Cereal

"For half a thousand years after its invention, in Mesopotamia, writing was used exclusively for bookkeeping," John Lanchester points out in his recent New Yorker article about how civilization started. "All the good things we associate with writing - its use for culture and entertainment and communication and collective memory - were some distance in the future."

Hunter's Moon 2017

And cereal, that uninspiring food we usually try unsuccessfully to get away from, played, of course, a central role in the domestication of people, along with cows and pigs, and in the rise of the State. With cereal and bookkeeping came the concept of surplus - something unknown or un-cared-about by the hunter-gatherers which we were - Lanchester reminds us - for ninety-five percent of our time before now. 

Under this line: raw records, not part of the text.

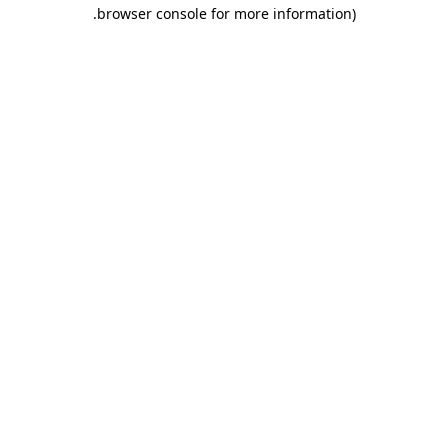
.
browser console for more information)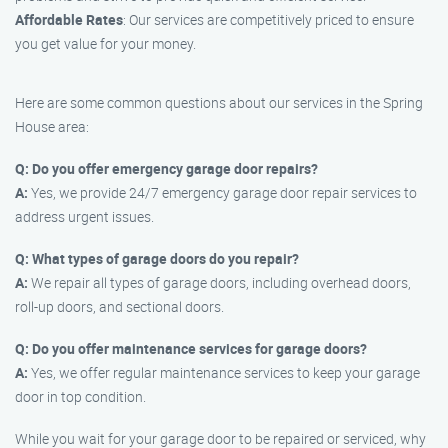
Affordable Rates
: Our services are competitively priced to ensure
you get value for your money.
Here are some common questions about our services in the Spring
House area:
Q: Do you offer emergency garage door repairs?
A:
Yes, we provide 24/7 emergency garage door repair services to
address urgent issues.
Q: What types of garage doors do you repair?
A:
We repair all types of garage doors, including overhead doors,
roll-up doors, and sectional doors.
Q: Do you offer maintenance services for garage doors?
A:
Yes, we offer regular maintenance services to keep your garage
door in top condition.
While you wait for your garage door to be repaired or serviced, why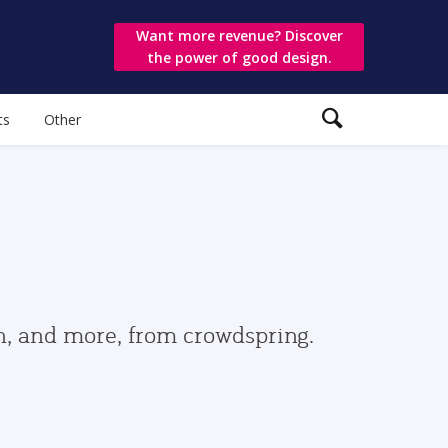
Want more revenue? Discover
the power of good design.
ts
Other
gn, and more, from crowdspring.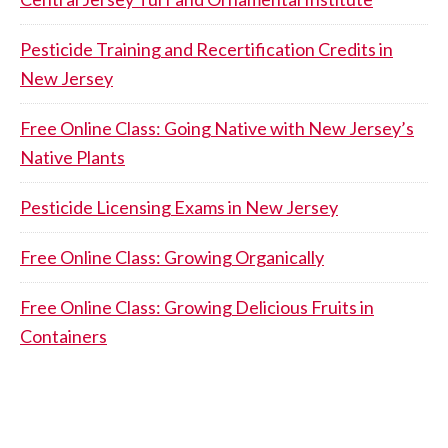
Pesticide Training and Recertification Credits in
New Jersey
Free Online Class: Going Native with New Jersey’s
Native Plants
Pesticide Licensing Exams in New Jersey
Free Online Class: Growing Organically
Free Online Class: Growing Delicious Fruits in
Containers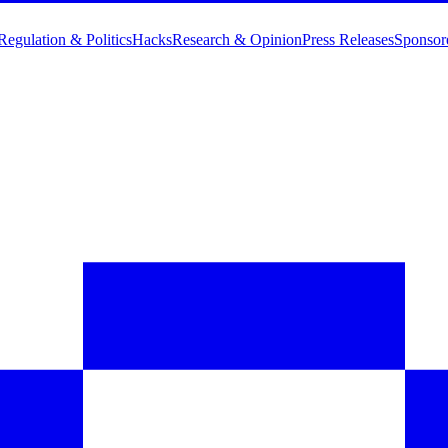
Regulation & Politics
Hacks
Research & Opinion
Press Releases
Sponsor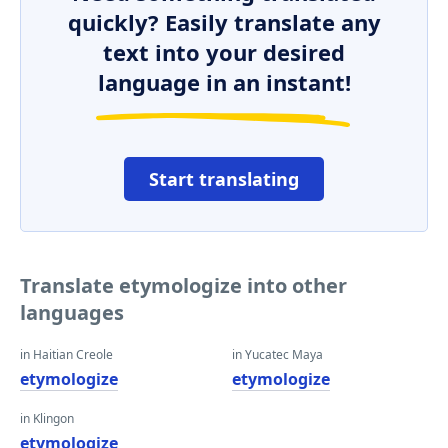
quickly? Easily translate any
text into your desired
language in an instant!
Start translating
Translate etymologize into other
languages
in Haitian Creole
in Yucatec Maya
etymologize
etymologize
in Klingon
etymologize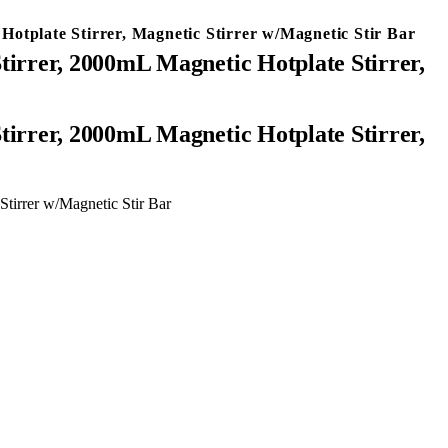
tplate Stirrer, Magnetic Stirrer w/Magnetic Stir Bar
irrer, 2000mL Magnetic Hotplate Stirrer,
tirrer w/Magnetic Stir Bar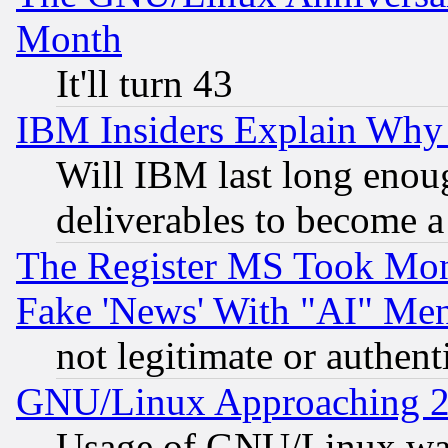
Month
It'll turn 43
IBM Insiders Explain Why 
Will IBM last long enou
deliverables to become a 
The Register MS Took Mon
Fake 'News' With "AI" Me
not legitimate or authent
GNU/Linux Approaching 20
Usage of GNU/Linux was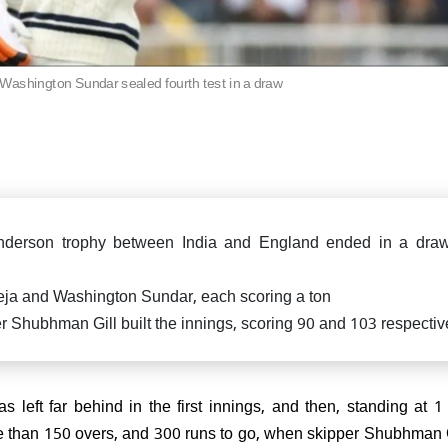
says "Why didn't you d
Ind vs Eng: Jadeja-Washin
IND vs ENG: Aakash Chopra
earlier?"
hundreds lead India draw 
Rishabh Pant as he contin
Test at Old Trafford
bat through pain, En
criticized
Washington Sundar sealed fourth test in a draw
Cup 2025: India makes an
triumph, thrash UAE by 9
ts
-Anderson trophy between India and England ended in a dra
ja and Washington Sundar, each scoring a ton
eporting Sir! Mohammad Siraj
 Shubhman Gill built the innings, scoring 90 and 103 respectiv
re in Ind vs Eng 5th test,
 how Internet reacted!
as left far behind in the first innings, and then, standing at 1 f
e than 150 overs, and 300 runs to go, when skipper Shubhman 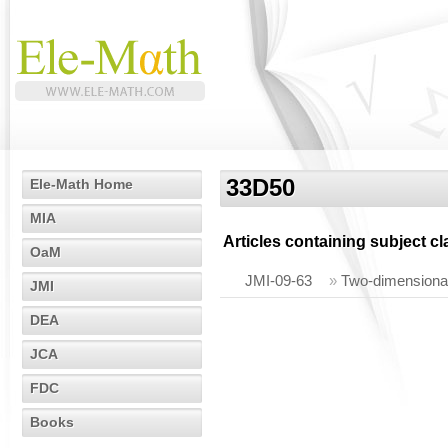
33D50
Ele-Math Home
MIA
Articles containing subject c
OaM
JMI-09-63
»
Two-dimensional 
JMI
DEA
JCA
FDC
Books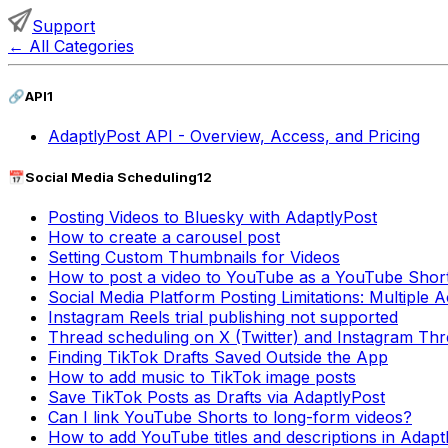
Support
←
All Categories
🔗
API
1
AdaptlyPost API - Overview, Access, and Pricing
📅
Social Media Scheduling
12
Posting Videos to Bluesky with AdaptlyPost
How to create a carousel post
Setting Custom Thumbnails for Videos
How to post a video to YouTube as a YouTube Shor
Social Media Platform Posting Limitations: Multiple
Instagram Reels trial publishing not supported
Thread scheduling on X (Twitter) and Instagram Thre
Finding TikTok Drafts Saved Outside the App
How to add music to TikTok image posts
Save TikTok Posts as Drafts via AdaptlyPost
Can I link YouTube Shorts to long-form videos?
How to add YouTube titles and descriptions in Adapt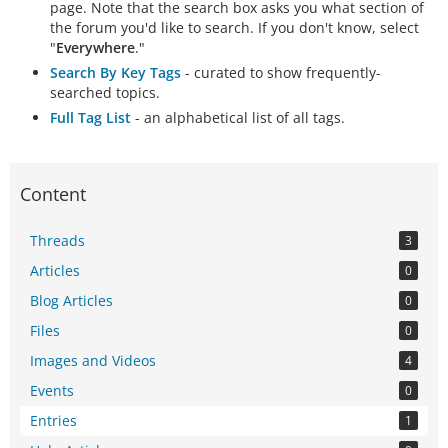
page. Note that the search box asks you what section of
the forum you'd like to search. If you don't know, select
"
Everywhere
."
Search By Key Tags
- curated to show frequently-
searched topics.
Full Tag List
- an alphabetical list of all tags.
Content
Threads
3
Articles
0
Blog Articles
0
Files
0
Images and Videos
4
Events
0
Entries
1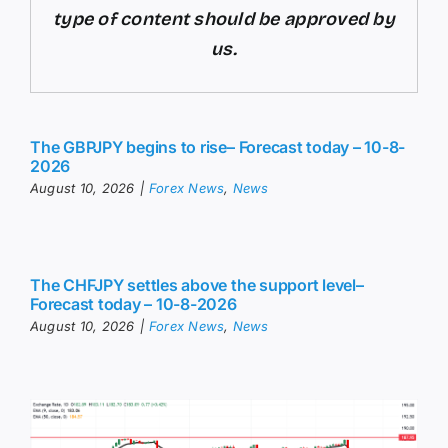
type of content should be approved by
us.
The GBPJPY begins to rise– Forecast today – 10-8-
2026
August 10, 2026
|
Forex News
,
News
The CHFJPY settles above the support level–
Forecast today – 10-8-2026
August 10, 2026
|
Forex News
,
News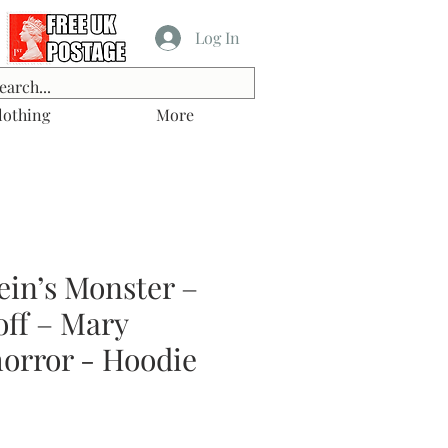
Log In
lothing
More
ein’s Monster –
off – Mary
horror - Hoodie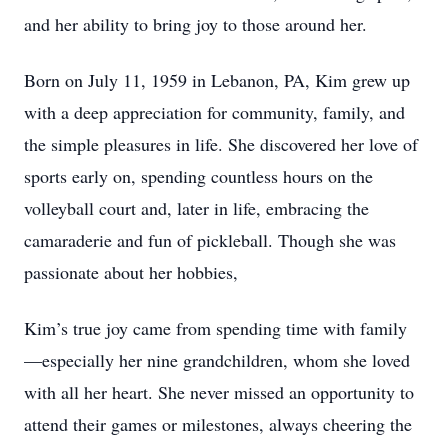
and her ability to bring joy to those around her.
Born on July 11, 1959 in Lebanon, PA, Kim grew up
with a deep appreciation for community, family, and
the simple pleasures in life. She discovered her love of
sports early on, spending countless hours on the
volleyball court and, later in life, embracing the
camaraderie and fun of pickleball. Though she was
passionate about her hobbies,
Kim’s true joy came from spending time with family
—especially her nine grandchildren, whom she loved
with all her heart. She never missed an opportunity to
attend their games or milestones, always cheering the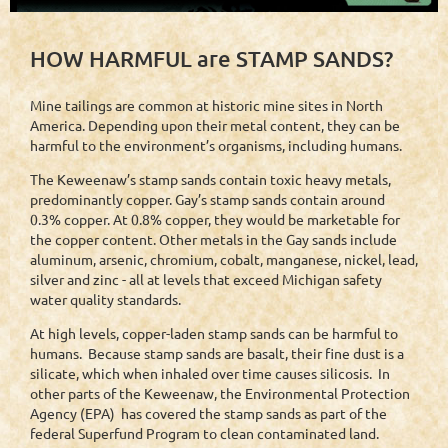
HOW HARMFUL are STAMP SANDS?
Mine tailings are common at historic mine sites in North
America. Depending upon their metal content, they can be
harmful to the environment’s organisms, including humans.
The Keweenaw’s stamp sands contain toxic heavy metals,
predominantly copper. Gay’s stamp sands contain around
0.3% copper. At 0.8% copper, they would be marketable for
the copper content. Other metals in the Gay sands include
aluminum, arsenic, chromium, cobalt, manganese, nickel, lead,
silver and zinc - all at levels that exceed Michigan safety
water quality standards.
At high levels, copper-laden stamp sands can be harmful to
humans. Because stamp sands are basalt, their fine dust is a
silicate, which when inhaled over time causes silicosis. In
other parts of the Keweenaw, the Environmental Protection
Agency (EPA) has covered the stamp sands as part of the
federal Superfund Program to clean contaminated land.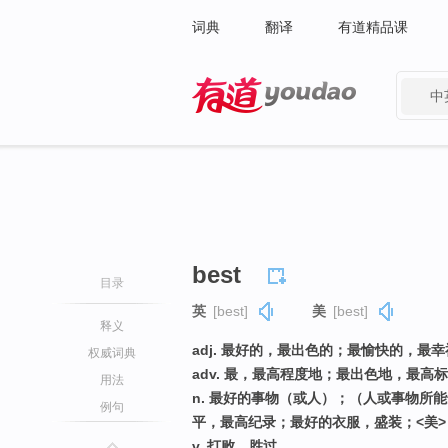
词典
翻译
有道精品课
中
有道 - 网易旗下搜索
best
目录
英
[best]
美
[best]
释义
adj. 最好的，最出色的；最愉快的，最
权威词典
adv. 最，最高程度地；最出色地，最
用法
n. 最好的事物（或人）；（人或事物所
例句
平，最高纪录；最好的衣服，盛装；<美
v. 打败，胜过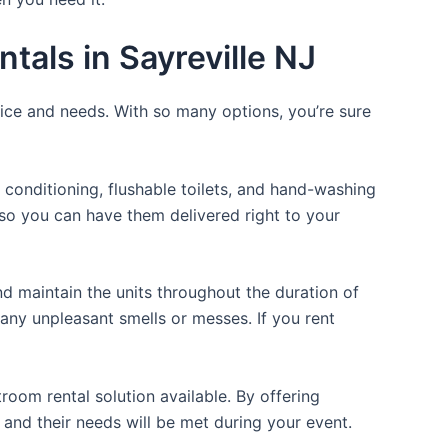
tals in Sayreville NJ
rice and needs. With so many options, you’re sure
 conditioning, flushable toilets, and hand-washing
t so you can have them delivered right to your
d maintain the units throughout the duration of
 any unpleasant smells or messes. If you rent
room rental solution available. By offering
 and their needs will be met during your event.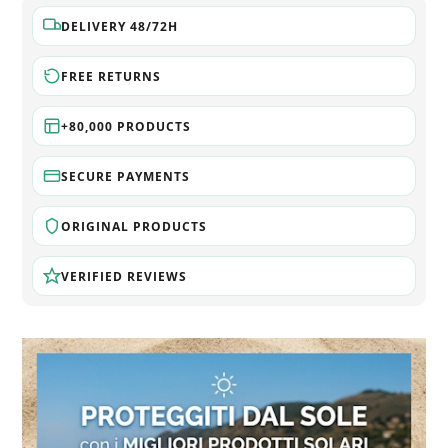
DELIVERY 48/72H
FREE RETURNS
+80,000 PRODUCTS
SECURE PAYMENTS
ORIGINAL PRODUCTS
VERIFIED REVIEWS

Icheon Korea Celadon on Porcelain

A potter needs to reflect on these things. Not because clay and ceramic form are tied up too in the formation of culture but almost for the opposite reason - because clay connects us to pre-agrarian times. Or at least - life in the studio does. You make what you need to make - never hoping it is more than enough - instead hoping you come close to what you see in your head. The best pots are hunted, and brought back to camp only by luck, and you never count on catching another one tomorrow.

As the harvest season approaches and Hunter's Moon follows soon after, on November third this year, I am reflecting on these ideas, and on the idea of 'labor' which is always discussed in articles of this kind. Labor is a few rungs below cereal on my ladder of things I like. Back in January I started this year off by flying to San Diego for a clay workshop, and I returned to the studio enthusiastically ready to begin throwing platters in a new way that I had learned about - pounding the clay into a giant circle on the wheelhead rather than trying to actually center it with the wheel spinning. Should be a lot less labor - should be easier. 

Randy Johnston workshop platter

Using up about a hundred pounds of clay I made three big platters this way - each cracked, either when drying or during the initial 'bisque' fire, prior to glazing. The last one of the three sat in the studio all summer - so long that I forgot what that glaze was that I had splashed all over it - I knew it would crack too when I put it in the kiln but I did anyway, last week, partly just out of defiance - I wasn't going to pitch that big platter into the dumpster after I'd devoted so much valuable shelf space to it all these months. Plus - I wanted to see what would happen. I think you should be, in the studio, at least some of the time, the way we were back when we hunted and gathered out on the steppes or deep in the forest - drawn forward just out of plain curiosity, determined to find out what's just out of sight up ahead. Why not? It's not like we have to be back - we're not on a schedule. Not yet. 

stoneware platter with ash glaze

To my delight the platter cracked not just radially, as I'd expected, a fissure from rim to center - but the fissure itself split apart and curled around, as if it too was curious. I like it! I said to myself as I brought it, still warm, onto a plywood table in the studio. It is useless - unsellable, ill-suited for containing, presenting, serving, or anything else - it is monumental like the number of hours per week that the hunter-gatherers had at their disposal. Apparently it took about seventeen hours a week to hunt and gather, and another nineteen to do other "domestic activites and chores." The rest was free time - you could do what you want. And you didn't have to write anything down.